Forget the Supreme Court; that argument would not survive even the friendliest panel of D.C. Circuit judges.
For those who wish to wander a little further into the legal weeds, our bet is that the courts will carve out GHGs from the phrase “any air pollutant” in §115. That is precisely what the Supreme Court did to that phrase in the Act’s PSD provisions just two years ago in Utility Air Regulatory Group v. EPA, 134 S.Ct. 2427, 2441 (2014), and observing that “Congress’s profligate use of ‘air pollutant’ where what is meant is obviously narrower than the Act-wide definition is not conducive to clarity.” Pace the phrase “any air pollutant,” everything in §115 points to it being meant to apply only to NAAQS pollutants, i.e., those for which EPA has established a “National Ambient Air Quality Standard”: a numerical value representing the appropriate atmospheric concentration of ozone, particulate matter, etc.

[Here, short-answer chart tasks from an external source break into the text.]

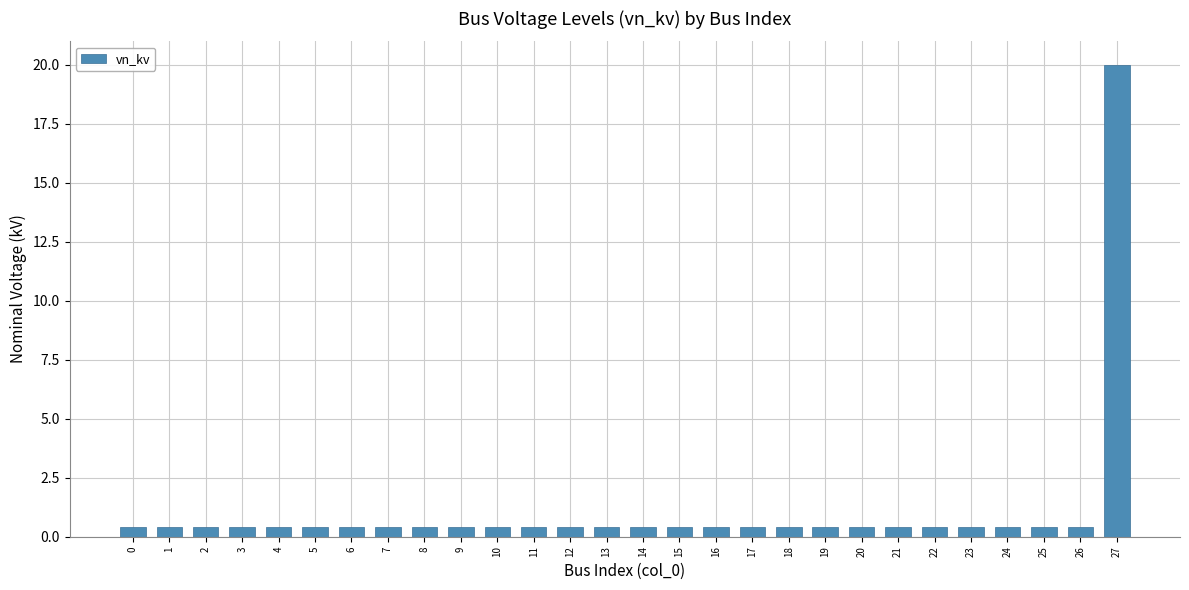

Does the chart contain stacked bars?

No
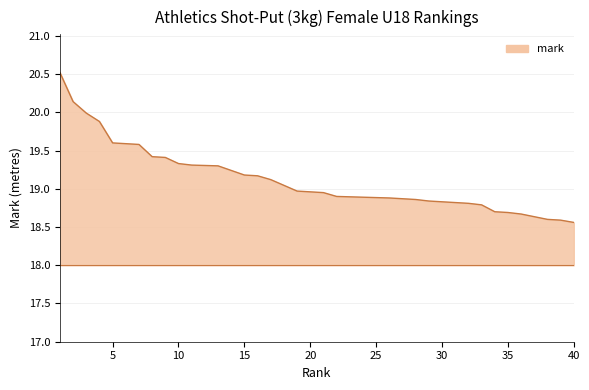

The value at 22 is 10.6. True or false?

False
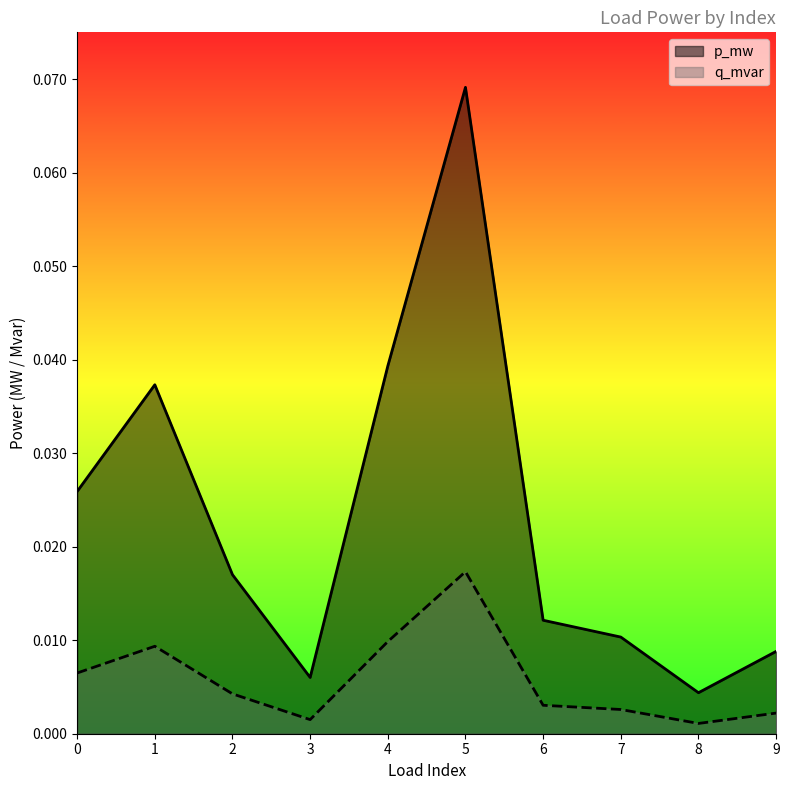

Which series has the largest total across all categories?

p_mw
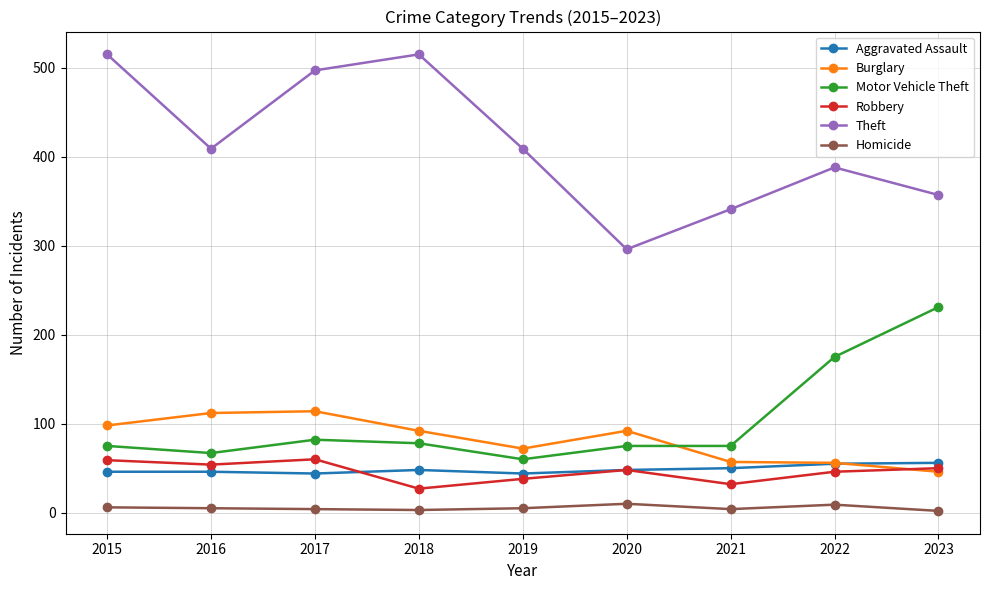

Which series has the largest total across all categories?

Theft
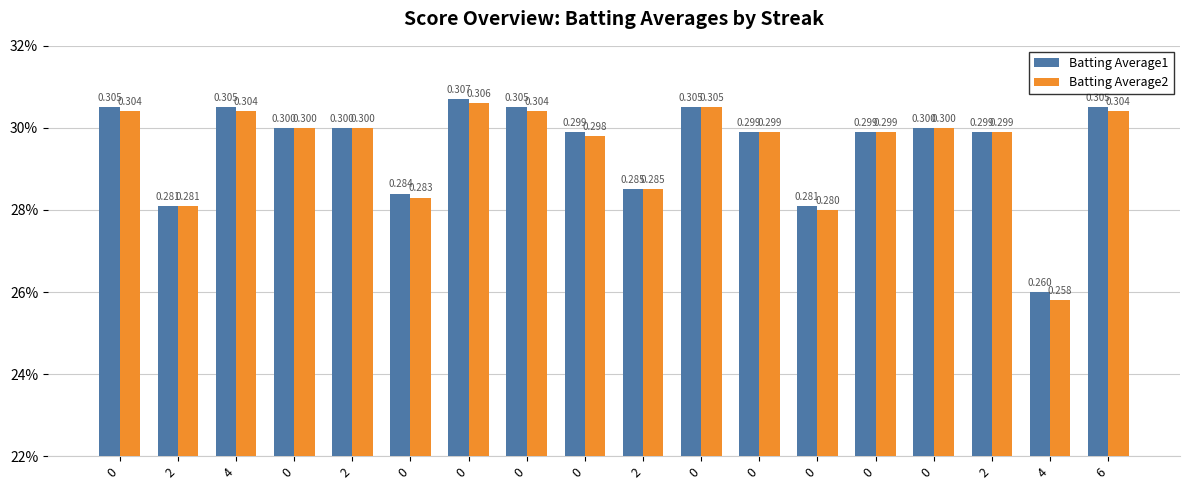

Is it true that Batting Average2 equals 0.3 at 0?

True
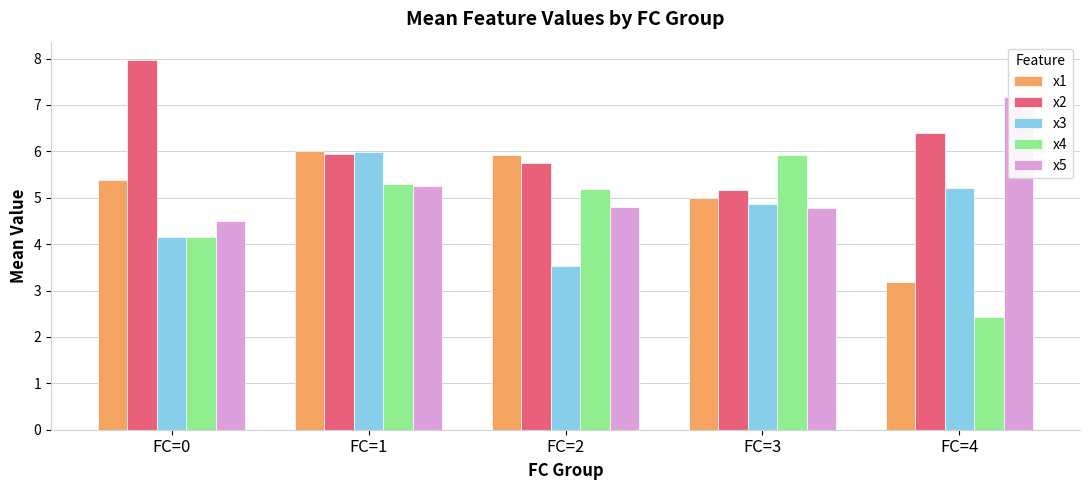

What value does the x1 series have at FC=3?

5.0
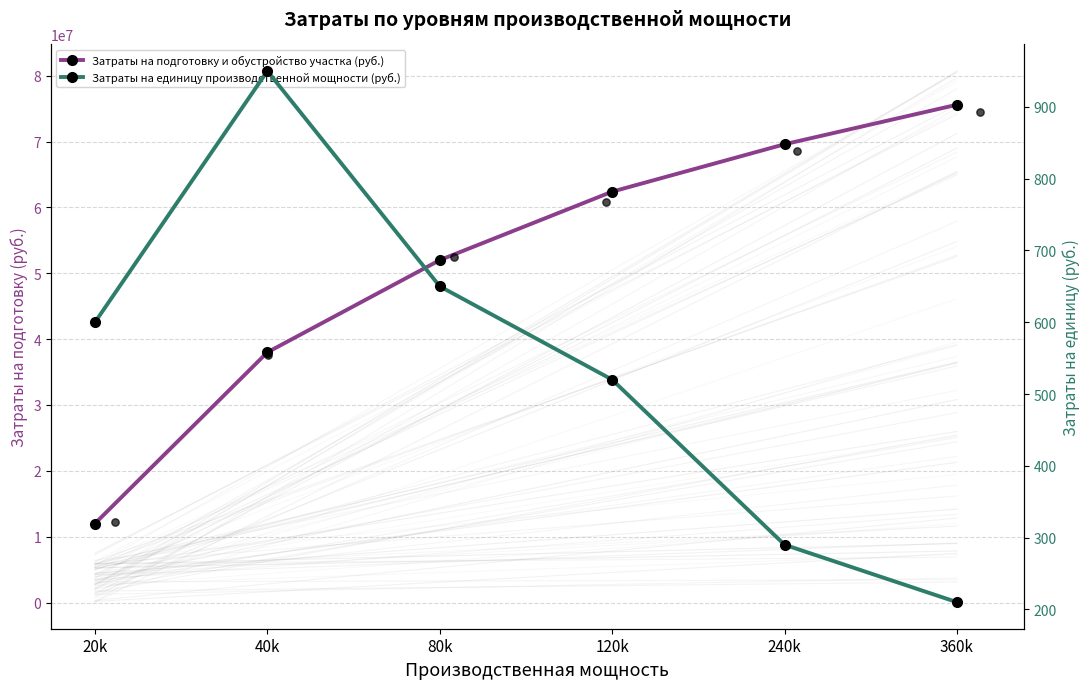

What are all the series names shown in the legend?

Затраты на подготовку и обустройство участка (руб.), Затраты на единицу производственной мощности (руб.)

Given this, we think the courts will limit §115 to NAAQS pollutants which are the ones that could be usefully regulated in order to eliminate a cross-border endangerment. Not surprisingly, that is more or less the limitation imposed on the phrase “any air pollutant” by the UARG decision.
EPA could try to invoke §115 if it were first to deem GHGs a NAAQS pollutant, but so far it has refused – with compelling reasons – to even consider doing so. Among other things, EPA would first have to determine the environmentally-appropriate atmospheric concentration of GHGs, explain to the states why they are required to reduce their emissions when doing so would do virtually nothing toward achieving that global standard, and then figure out how to circumvent the Act’s requirement that EPA reject any state plan that fails to meet that standard. (EPA would also have to repeal the Clean Power Plan, because EPA may not regulate under §111(d) any NAAQS pollutant.)
That §115 keeps coming up shows that there is strong demand for better climate policy in the U.S. But the challenges in using §115 (both Congressional intent and what we’ve already seen from the courts) to regulate GHGs make any successful outcome practically impossible. Look elsewhere.